If one of our scholars ends up working in an Indigenous community as a teacher, how do you measure that against someone who is a judge or someone who is a fantastic journalist for La Presse? We want to see our scholars become leaders in all these professions. I hope one day, it will be a McCall MacBain Scholar who becomes the high school teacher who makes a difference in the lives of their students. A McCall MacBain Scholar who becomes the professor of mathematics that propels the field forward. Some of these scholars will be coming from around the world, so maybe someday there will be a McCall MacBain Scholar at the UN who finds ways to improve the lives of people in Afghanistan.

What will these scholarships provide funding for?

John: The scholarships will cover tuition, school fees and room and board, but we’re also looking at creating special programming. We’re going to have mentors for the students. There will be a faculty advisor assigned to each student. 

Marcy: The role of mentors is fundamental. It can make a huge difference when you have mentors who can help provide guidance at key moments. John and I have both benefited from having some pretty exceptional mentors along the way. And I include people in my home town in that – my high school teachers, my basketball coach. It’s so important to have people in your life who can nudge you a bit further, or who might help you to think about things in a different way.

John: We’re going to have summer programs for the scholars. We’ll be inviting interesting people here for lectures. We’re also going to invite other McGill students to join us in some of these things. 

Marcy: This is meant to be a community building effort across the campuses, and not just something that affects an isolated little part of McGill. 

Why did you choose McGill as a partner for this?

John: As Canadians, this was an opportunity to give something back to Canada. McGill is an exceptional university, but it’s also a public university. It is open to everyone and not seen as an elite institution. That was important to us. This is also a place where we trust that the money will be managed well. Montreal is an important factor too. If you look at the QS rankings, this is an enormously attractive city for students. It is exciting. It is relatively affordable.

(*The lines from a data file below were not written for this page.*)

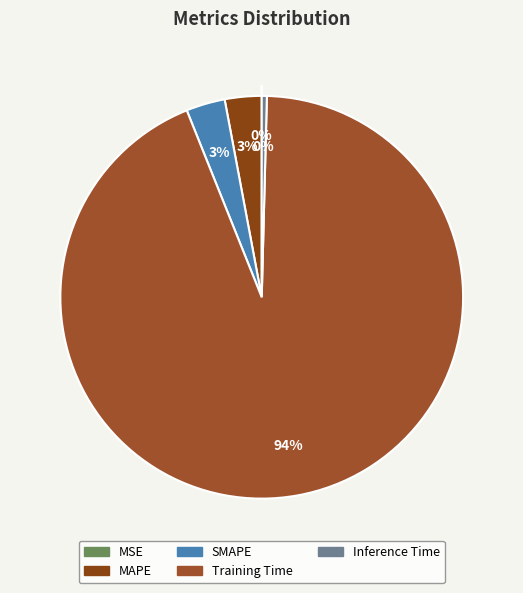

What is the change in value from MAPE to Inference Time?

-0.1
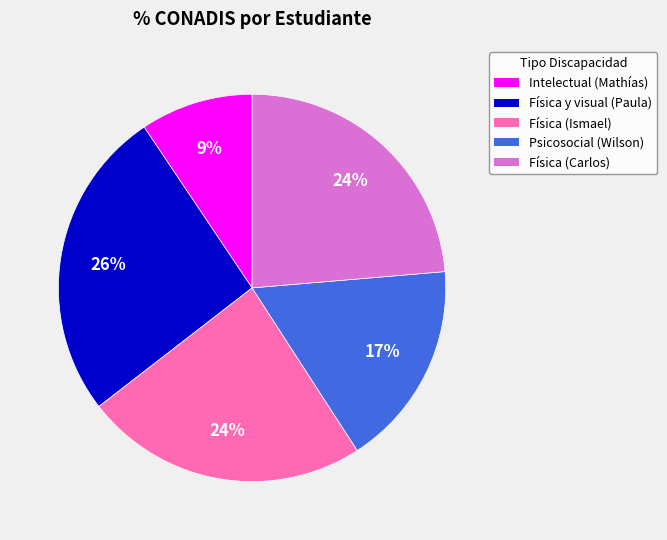

To the nearest percent, what is the average slice percentage?

20%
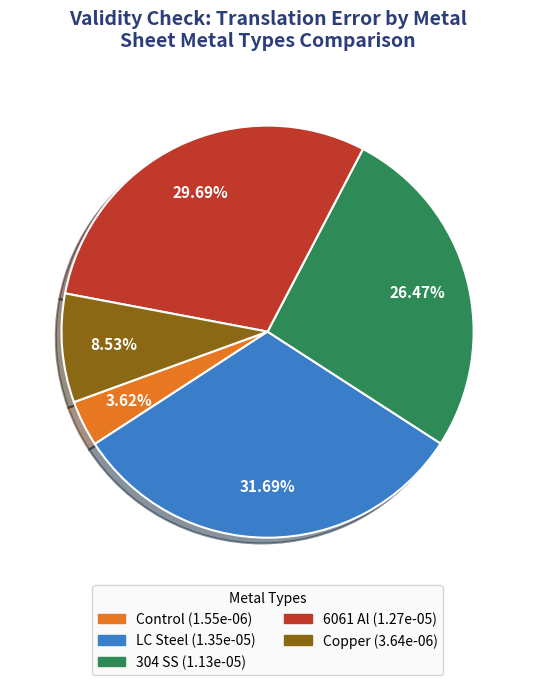

True or false: Control accounts for 4% of the total.

True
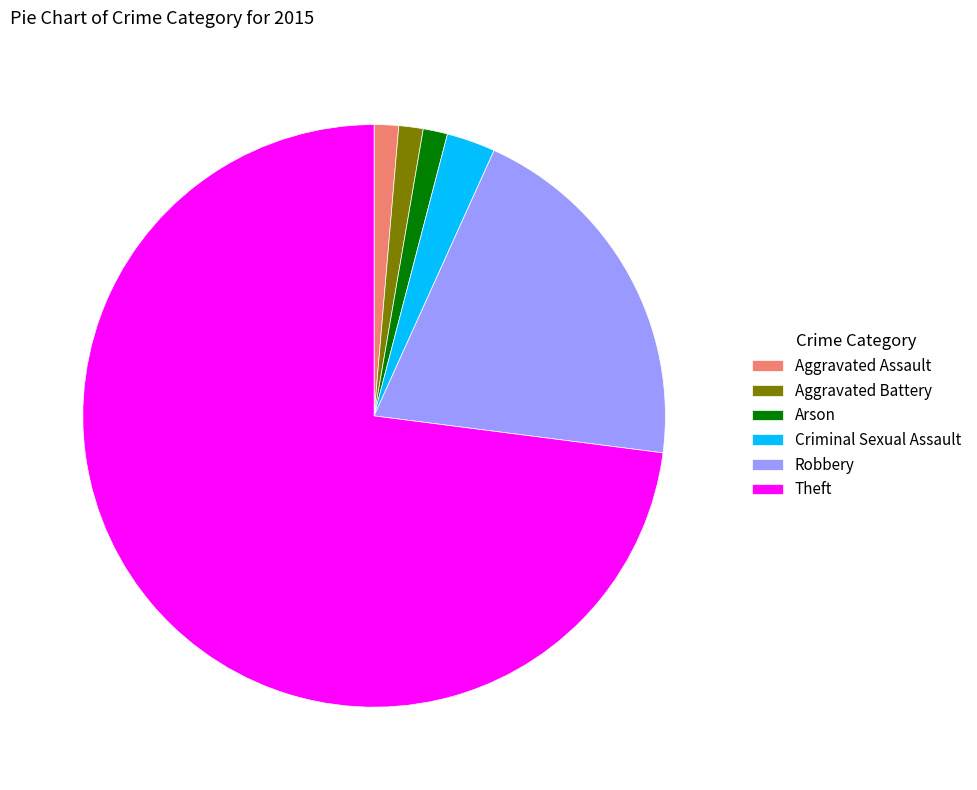

The Arson slice represents 1% of the pie. True or false?

True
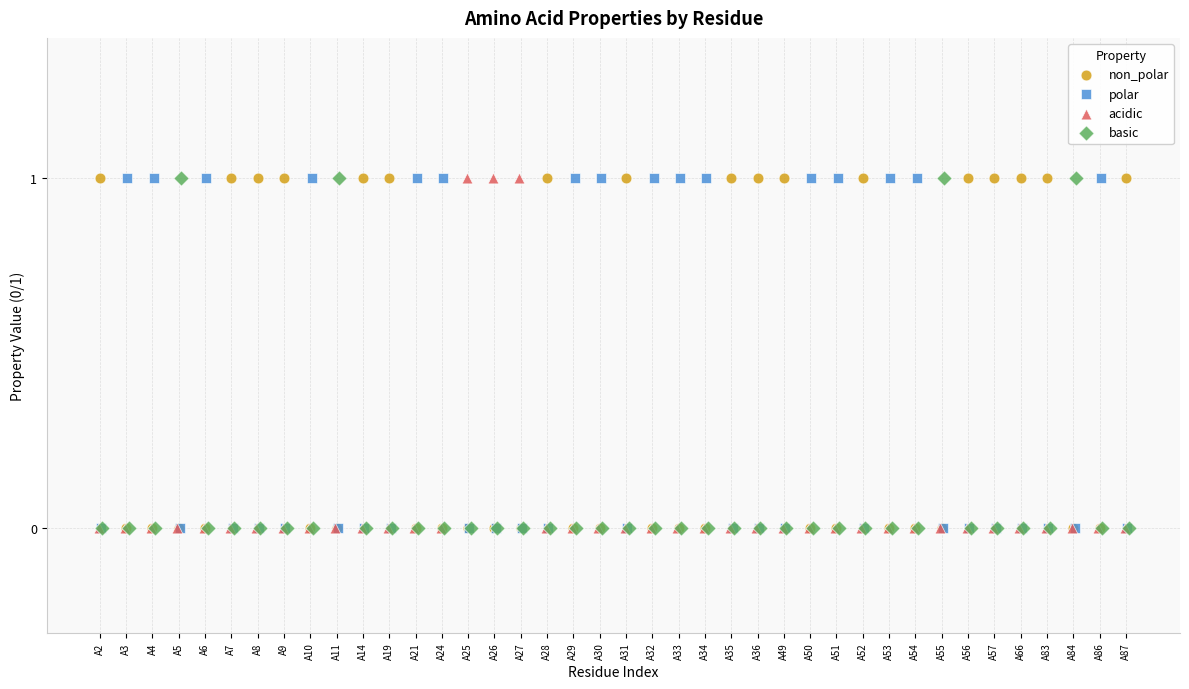

What are all the series names shown in the legend?

non_polar, polar, acidic, basic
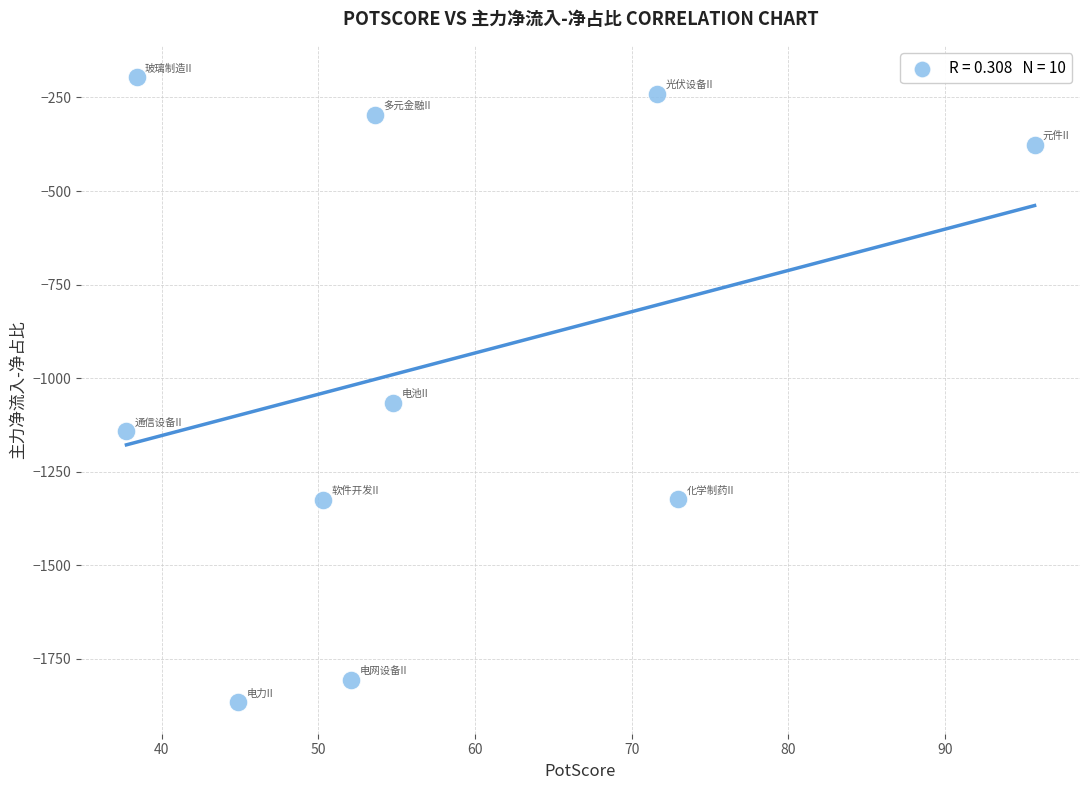

What is the average X value?

57.2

One of the other things that appealed to us was the importance of interdisciplinary studies at McGill and the openness among faculties here. I’ve seen no evidence of strict boundaries. McGill is looking at creating a new masters’ program in arts and science, for instance, and we certainly encourage a move like that. As today’s world problems become more complex, that openness to interdisciplinary studies is very important.

Marcy: That only works if your faculty are really willing to collaborate with one another. I think that’s the key thing and we see that here.

John: Another thing to mention to your alumni is that it has been fun and easy to work with McGill on this. That is the truth.

This interview has been condensed and edited.